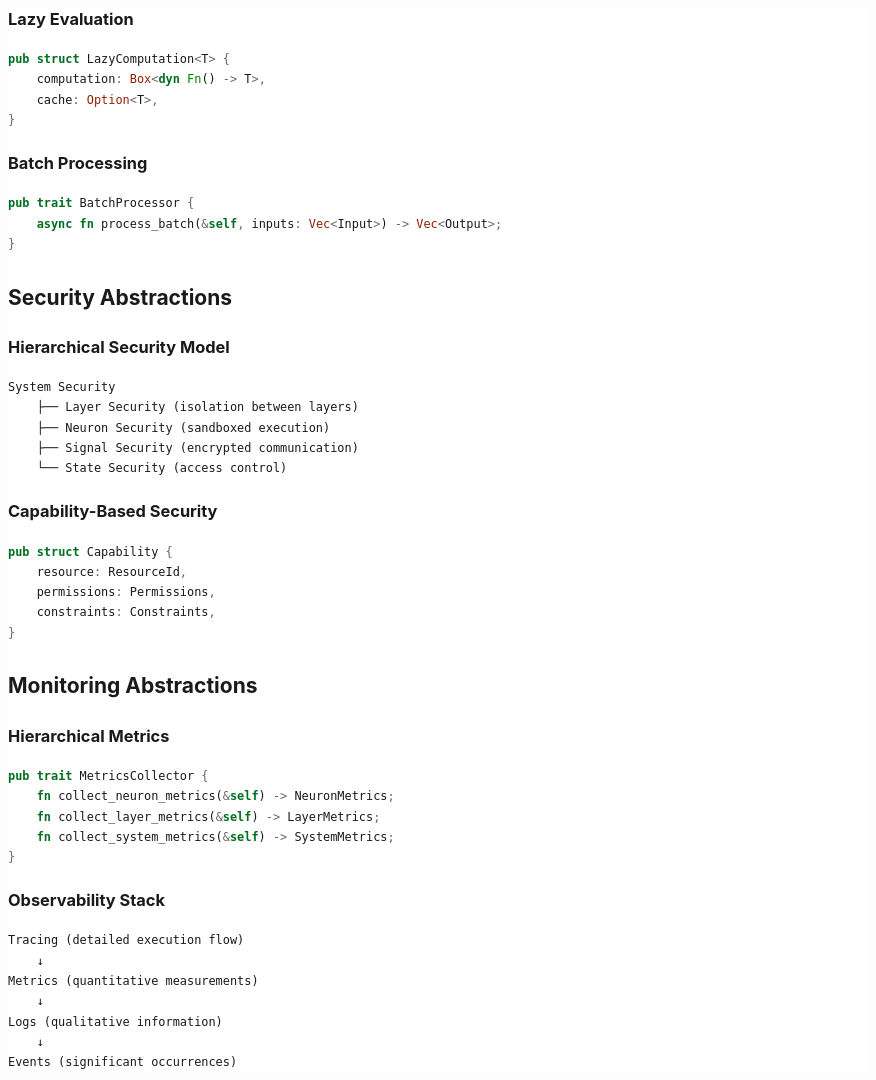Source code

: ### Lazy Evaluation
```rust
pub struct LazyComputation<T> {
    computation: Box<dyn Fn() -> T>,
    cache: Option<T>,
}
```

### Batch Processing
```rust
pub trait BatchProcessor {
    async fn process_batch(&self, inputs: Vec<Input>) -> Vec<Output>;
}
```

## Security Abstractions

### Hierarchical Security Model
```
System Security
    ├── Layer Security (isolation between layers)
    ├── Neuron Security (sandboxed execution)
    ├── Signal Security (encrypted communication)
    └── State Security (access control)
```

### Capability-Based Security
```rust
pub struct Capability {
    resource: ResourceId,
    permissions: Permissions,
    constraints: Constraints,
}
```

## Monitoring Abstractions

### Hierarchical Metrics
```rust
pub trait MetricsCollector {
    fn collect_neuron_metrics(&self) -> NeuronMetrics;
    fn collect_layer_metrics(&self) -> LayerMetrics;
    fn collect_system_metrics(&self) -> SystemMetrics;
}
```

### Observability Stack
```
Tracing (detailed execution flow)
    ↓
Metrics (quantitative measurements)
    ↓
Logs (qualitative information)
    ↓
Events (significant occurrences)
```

* * * * * * *

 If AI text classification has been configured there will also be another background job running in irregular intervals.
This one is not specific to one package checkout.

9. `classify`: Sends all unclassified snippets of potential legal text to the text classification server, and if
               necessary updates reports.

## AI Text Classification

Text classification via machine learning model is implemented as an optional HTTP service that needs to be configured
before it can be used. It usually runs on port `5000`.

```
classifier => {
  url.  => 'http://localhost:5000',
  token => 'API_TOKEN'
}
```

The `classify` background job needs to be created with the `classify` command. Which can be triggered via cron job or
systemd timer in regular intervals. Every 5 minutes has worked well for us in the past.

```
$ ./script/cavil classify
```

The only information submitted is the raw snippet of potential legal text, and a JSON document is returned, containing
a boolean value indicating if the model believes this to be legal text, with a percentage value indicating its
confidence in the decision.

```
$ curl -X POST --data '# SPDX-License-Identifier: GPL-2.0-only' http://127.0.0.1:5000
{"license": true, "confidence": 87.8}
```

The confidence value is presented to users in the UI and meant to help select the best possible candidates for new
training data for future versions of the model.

* * * * * * *

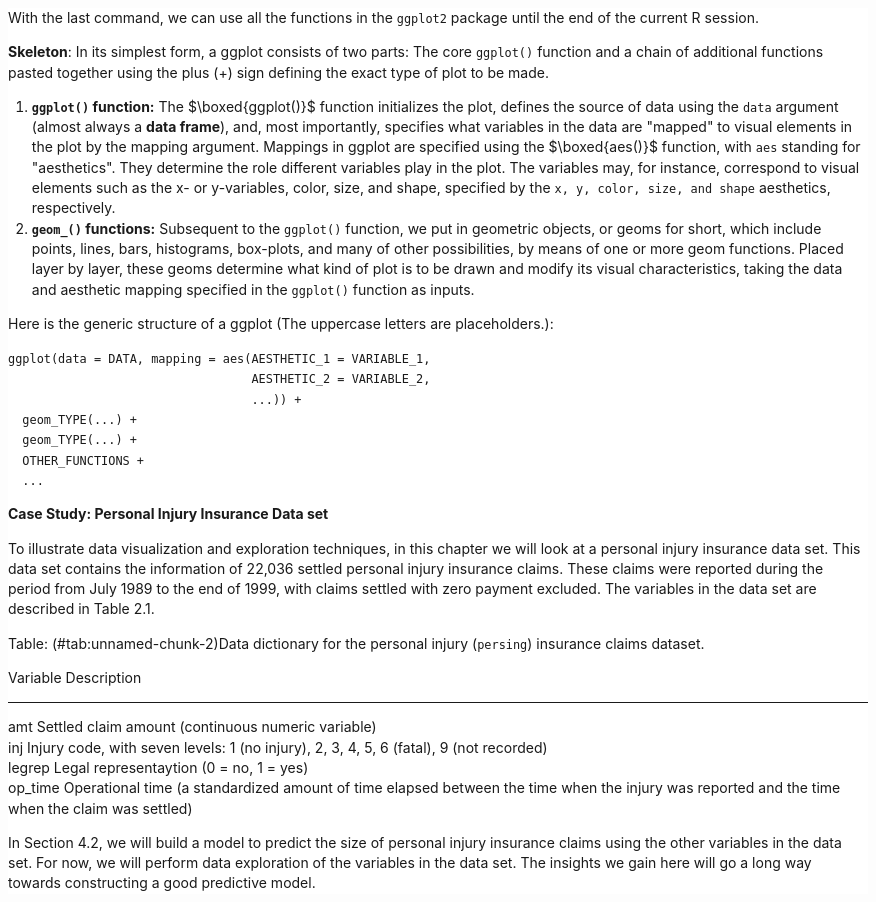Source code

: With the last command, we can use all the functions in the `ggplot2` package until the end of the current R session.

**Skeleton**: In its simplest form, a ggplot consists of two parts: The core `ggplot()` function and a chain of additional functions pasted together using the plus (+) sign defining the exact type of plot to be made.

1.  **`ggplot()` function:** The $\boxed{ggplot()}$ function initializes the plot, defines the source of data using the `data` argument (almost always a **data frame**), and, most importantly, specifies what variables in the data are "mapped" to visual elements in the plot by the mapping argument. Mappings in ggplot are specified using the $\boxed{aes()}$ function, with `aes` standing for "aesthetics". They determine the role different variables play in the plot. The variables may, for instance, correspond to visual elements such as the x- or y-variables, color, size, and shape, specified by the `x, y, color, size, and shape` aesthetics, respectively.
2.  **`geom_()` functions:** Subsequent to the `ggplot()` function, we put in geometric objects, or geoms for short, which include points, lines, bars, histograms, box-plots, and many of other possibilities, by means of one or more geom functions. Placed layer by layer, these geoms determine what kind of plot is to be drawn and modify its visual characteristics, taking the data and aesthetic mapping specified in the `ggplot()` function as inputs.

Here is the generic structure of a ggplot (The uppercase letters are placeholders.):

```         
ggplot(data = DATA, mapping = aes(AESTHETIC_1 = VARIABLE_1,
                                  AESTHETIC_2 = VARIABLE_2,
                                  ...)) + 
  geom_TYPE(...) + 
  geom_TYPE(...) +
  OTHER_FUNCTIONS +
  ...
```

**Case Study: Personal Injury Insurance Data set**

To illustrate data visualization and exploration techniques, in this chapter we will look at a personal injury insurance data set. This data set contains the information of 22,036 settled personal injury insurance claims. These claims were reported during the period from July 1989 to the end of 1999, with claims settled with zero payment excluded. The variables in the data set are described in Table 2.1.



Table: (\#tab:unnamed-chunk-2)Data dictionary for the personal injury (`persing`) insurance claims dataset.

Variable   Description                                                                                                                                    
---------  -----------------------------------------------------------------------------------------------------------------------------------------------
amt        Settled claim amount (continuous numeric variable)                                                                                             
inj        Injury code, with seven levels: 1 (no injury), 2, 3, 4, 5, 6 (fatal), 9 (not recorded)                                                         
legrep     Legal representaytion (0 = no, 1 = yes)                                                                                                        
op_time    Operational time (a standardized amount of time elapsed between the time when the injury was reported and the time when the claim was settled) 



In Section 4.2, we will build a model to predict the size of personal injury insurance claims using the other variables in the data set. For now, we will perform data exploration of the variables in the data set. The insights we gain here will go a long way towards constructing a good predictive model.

* * * * * * *

» **Instructions for the task**: What is wanted is a copy of every line in the listing that includes the word "exploration".

» **Answer to this problem**:
To illustrate data visualization and exploration techniques, in this chapter we will look at a personal injury insurance data set. This data set contains the information of 22,036 settled personal injury insurance claims. These claims were reported during the period from July 1989 to the end of 1999, with claims settled with zero payment excluded. The variables in the data set are described in Table 2.1.
In Section 4.2, we will build a model to predict the size of personal injury insurance claims using the other variables in the data set. For now, we will perform data exploration of the variables in the data set. The insights we gain here will go a long way towards constructing a good predictive model.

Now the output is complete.